Title: Improving Query Processing on Hadoop

Abstract: Hadoop has become an attractive platform for large-scale data analytics. An increasingly important analytics scenario for Hadoop involves multiple (often ad hoc) grouping and aggregation queries with selection predicates over a slowly changing dataset. These queries are typically expressed via high-level query languages such as Jaql, Pig, and Hive, and are used either directly for business-intelligence applications or to prepare the data for statistical model building and machine learning. Despite Hadoop’s popularity, it still suffers from major performance bottlenecks. In this seminar, I will talk about some techniques, borrowed from parallel databases, to speed up query processing on Hadoop.

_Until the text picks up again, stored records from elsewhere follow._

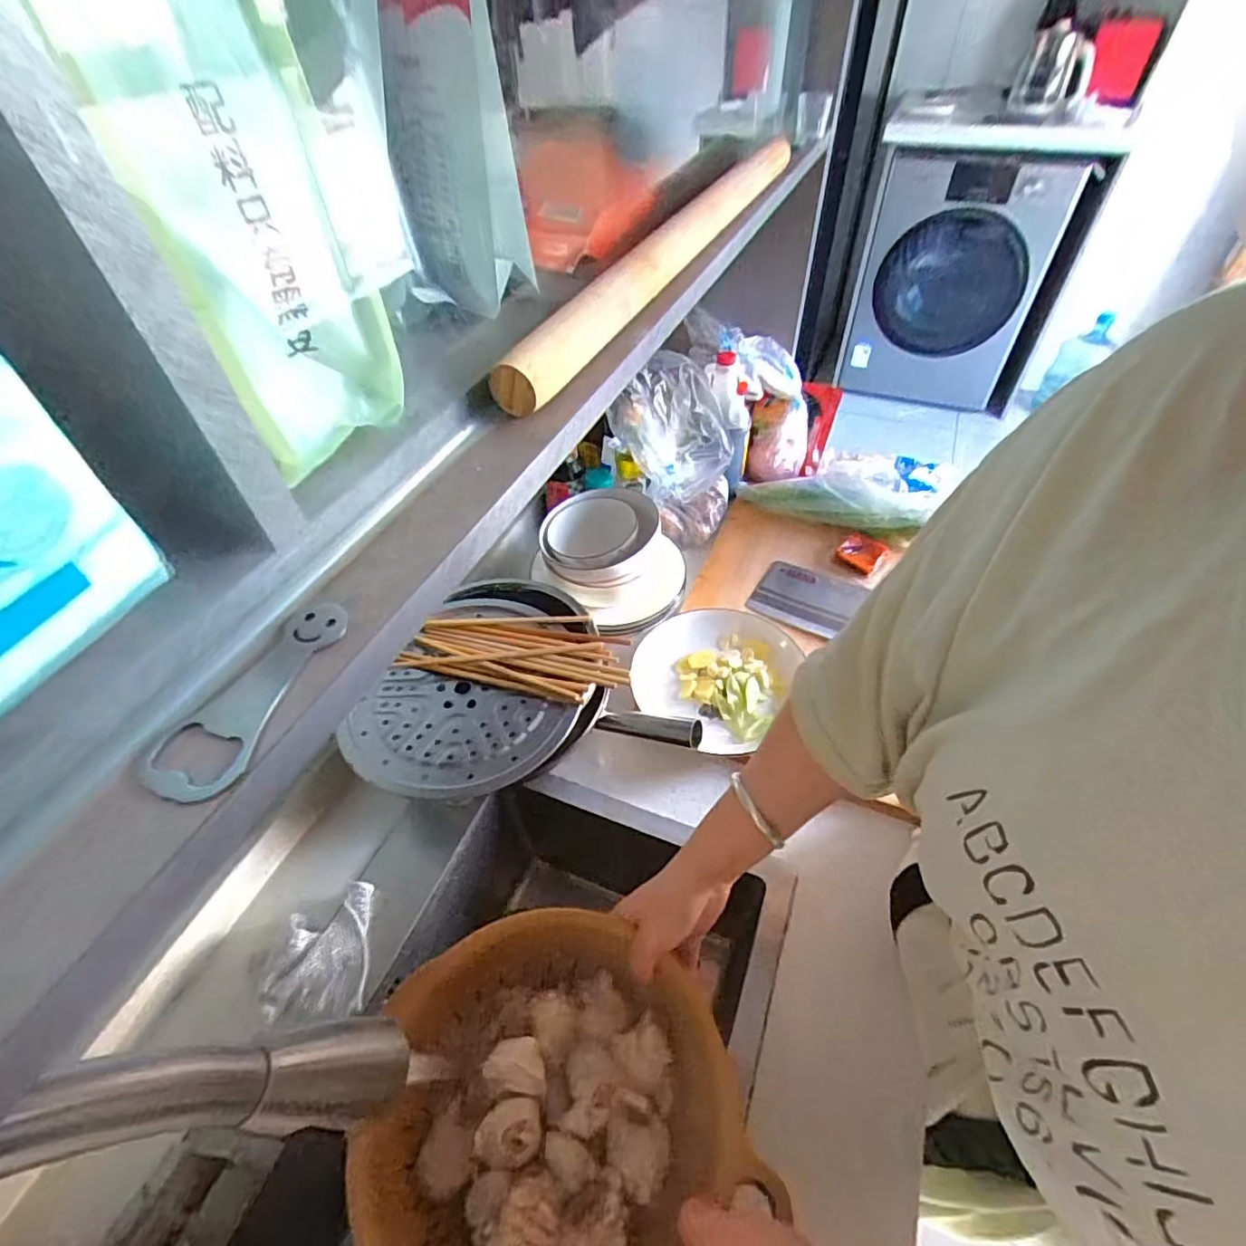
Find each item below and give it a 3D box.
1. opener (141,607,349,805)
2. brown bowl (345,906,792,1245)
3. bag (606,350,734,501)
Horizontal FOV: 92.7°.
[{"bbox_3d":[-0.124,0.022,0.200,0.028,0.004,0.078,9,51,11],"label":"opener"},{"bbox_3d":[-0.048,0.321,0.397,0.244,0.079,0.227,-2,49,2],"label":"brown bowl"},{"bbox_3d":[0.062,-0.253,0.780,0.155,0.139,0.096,1,50,4],"label":"bag"}]

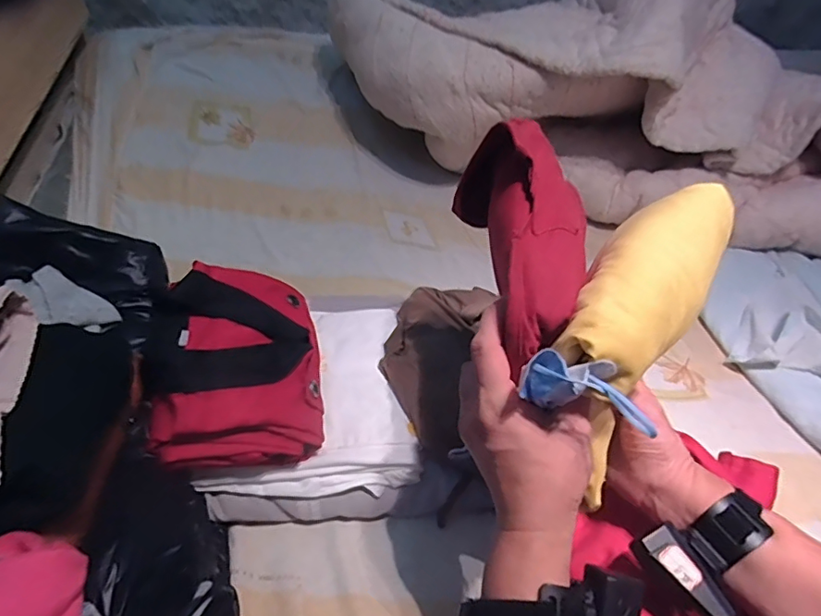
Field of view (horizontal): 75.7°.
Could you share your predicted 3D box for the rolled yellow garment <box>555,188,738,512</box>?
[{"bbox_3d":[0.147,-0.006,0.339,0.069,0.061,0.239,30,60,19],"label":"rolled yellow garment"}]

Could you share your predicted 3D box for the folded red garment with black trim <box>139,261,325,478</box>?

The first of these techniques addresses the lack of ability to colocate related data on the same set of nodes in an HDFS cluster. To overcome this bottleneck, I will describe CoHadoop, a lightweight extension of Hadoop that allows applications to control where data are stored. Colocation can be used to improve the efficiency of many operations, including indexing, grouping, aggregation, columnar storage, joins, and sessionization. Next, I will present the Eagle-Eyed-Elephant (E3) framework for boosting the efficiency of query processing in Hadoop by avoiding accesses of data splits that are irrelevant to the query at hand. Using novel techniques involving inverted indexes over splits, domain segmentation, materialized views, and adaptive caching, E3 avoids accessing irrelevant splits even in the face of evolving workloads and data.

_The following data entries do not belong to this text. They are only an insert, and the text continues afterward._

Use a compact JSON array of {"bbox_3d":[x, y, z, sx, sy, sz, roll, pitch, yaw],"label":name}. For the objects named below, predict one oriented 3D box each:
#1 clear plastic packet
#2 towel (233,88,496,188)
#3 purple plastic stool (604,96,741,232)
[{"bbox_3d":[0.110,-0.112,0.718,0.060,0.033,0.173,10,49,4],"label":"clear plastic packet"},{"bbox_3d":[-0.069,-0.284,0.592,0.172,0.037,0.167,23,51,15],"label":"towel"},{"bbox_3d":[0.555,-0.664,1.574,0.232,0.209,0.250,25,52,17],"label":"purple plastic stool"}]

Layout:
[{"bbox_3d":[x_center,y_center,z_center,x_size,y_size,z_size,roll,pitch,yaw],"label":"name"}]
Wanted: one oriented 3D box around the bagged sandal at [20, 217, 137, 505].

Thursday, 2/28/13 Vishy Vishwanathan, Associate Professor for Statistics and Computer Science, Purdue University

Bio: Vishy Vishwanathan is Associate Professor at Purdue University with joint appointments in the departments of Statistics and Computer Science. Prior to coming to Purdue in fall 2008, he was a principal researcher in the Statistical Machine Learning program of NICTA with an adjunct appointment at the College of Engineering and Computer Science, Australian National University. He received his Ph.D. in machine learning from the Department of Computer Science and Automation, Indian Institute of Science. in the year 2003. His recent research has focused on machine learning with emphasis on graphical models, structured prediction, kernel methods, and convex optimization. He works on problems in pattern recognition, OCR, bio-informatics, text analysis, and optimization.

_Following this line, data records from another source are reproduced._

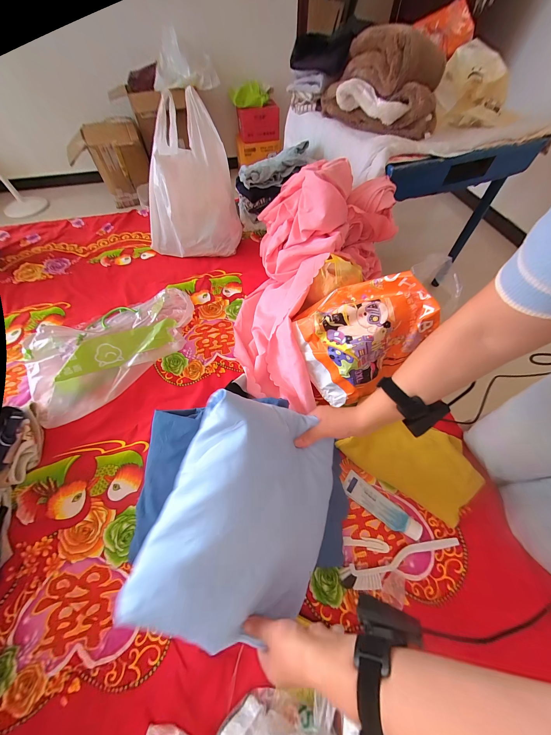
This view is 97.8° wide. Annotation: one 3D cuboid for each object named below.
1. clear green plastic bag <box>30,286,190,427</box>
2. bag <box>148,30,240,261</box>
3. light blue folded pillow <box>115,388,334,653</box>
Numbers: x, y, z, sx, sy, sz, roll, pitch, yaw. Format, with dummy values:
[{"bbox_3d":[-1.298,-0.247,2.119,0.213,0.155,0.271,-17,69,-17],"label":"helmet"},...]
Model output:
[{"bbox_3d":[-0.437,-0.075,0.666,0.459,0.115,0.261,-35,65,-19],"label":"clear green plastic bag"},{"bbox_3d":[-0.273,-0.584,0.753,0.270,0.466,0.165,-38,66,-20],"label":"bag"},{"bbox_3d":[-0.034,0.214,0.360,0.247,0.064,0.318,26,74,-19],"label":"light blue folded pillow"}]

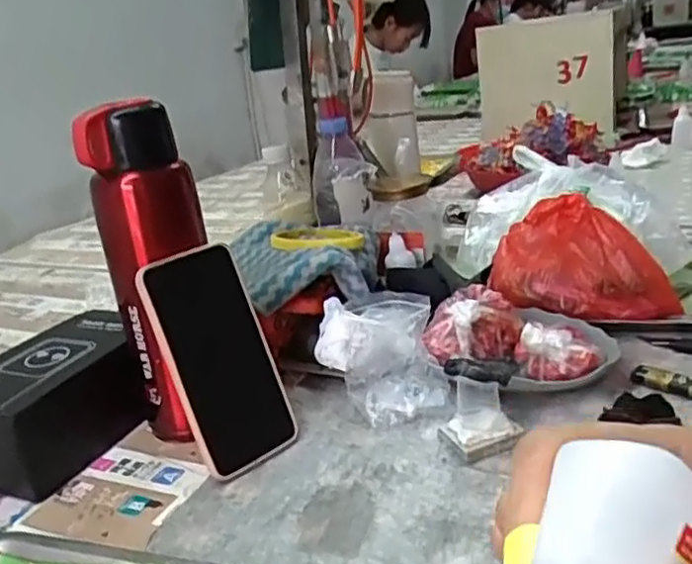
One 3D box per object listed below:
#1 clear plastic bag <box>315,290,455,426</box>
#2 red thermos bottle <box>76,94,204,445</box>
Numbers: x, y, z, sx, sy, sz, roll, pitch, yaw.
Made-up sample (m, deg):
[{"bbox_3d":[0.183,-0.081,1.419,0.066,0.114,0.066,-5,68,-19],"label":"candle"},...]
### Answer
[{"bbox_3d":[0.028,0.060,0.581,0.100,0.070,0.113,-8,20,-2],"label":"clear plastic bag"},{"bbox_3d":[-0.148,-0.002,0.537,0.060,0.260,0.070,3,22,26],"label":"red thermos bottle"}]

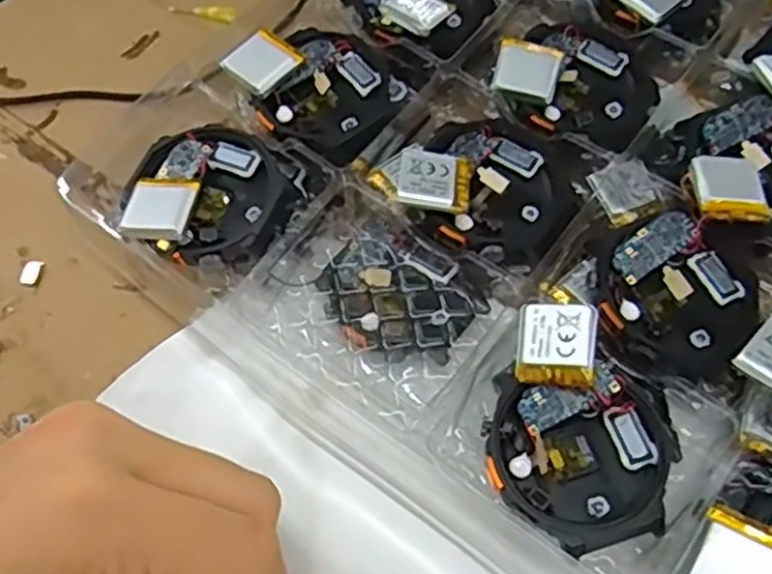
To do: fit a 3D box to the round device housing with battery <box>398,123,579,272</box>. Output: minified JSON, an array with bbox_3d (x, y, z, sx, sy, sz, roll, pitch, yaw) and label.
[{"bbox_3d":[0.036,-0.034,0.252,0.053,0.022,0.051,-1,63,1],"label":"round device housing with battery"}]

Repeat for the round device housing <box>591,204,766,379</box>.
[{"bbox_3d":[0.090,0.002,0.232,0.051,0.011,0.048,-1,63,1],"label":"round device housing"}]

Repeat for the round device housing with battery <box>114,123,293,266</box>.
[{"bbox_3d":[-0.056,-0.029,0.249,0.050,0.016,0.049,3,58,-5],"label":"round device housing with battery"}]

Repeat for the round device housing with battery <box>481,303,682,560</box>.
[{"bbox_3d":[0.054,0.039,0.206,0.050,0.014,0.059,20,65,12],"label":"round device housing with battery"}]

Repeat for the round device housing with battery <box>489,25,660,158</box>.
[{"bbox_3d":[0.070,-0.073,0.269,0.054,0.017,0.048,34,68,18],"label":"round device housing with battery"}]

Title: Challenges in Scaling Machine Learning to Big Data

Abstract: We will start with a very innocuous sounding question: How do you estimate a multinomial distribution given some data? We will then show that this fundamental question underlies many applications of machine learning. We will survey some learning algorithms and challenges in scaling them to massive datasets. The last part of the class will be an interactive thought session on how we can bring together ideas from systems and Machine Learning to attack this problem.

Tuesday, 3/5/13 Bob Felderman, Principal Engineer, Platforms Hardware, Google

Bio: Bob Felderman spent time at both Princeton and UCLA before venturing out into the real world. After a short stint at Information Sciences Institute he helped to found Myricom, which became a leader in cluster computing networking technology. After 7 years there he moved to the Bay Area to apply some HPC ideas to the IP/Ethernet space while working at Packet Design, and later was a founder of Precision I/O. All of that experience eventually led him to Google, where he has spent the past 6+ years working on issues in data center networking and general system design.

Title: Warehouse Scale Computing and the Perils and Pitfalls of Optimization

Abstract: Lots of the action in computer system design has migrated to the ends of the scale spectrum. Today, warehouse scale computing and mobile computing get a lot of attention. We'll present WSC from the Google perspective, then dive in to get a better idea on what it takes to create optimal systems.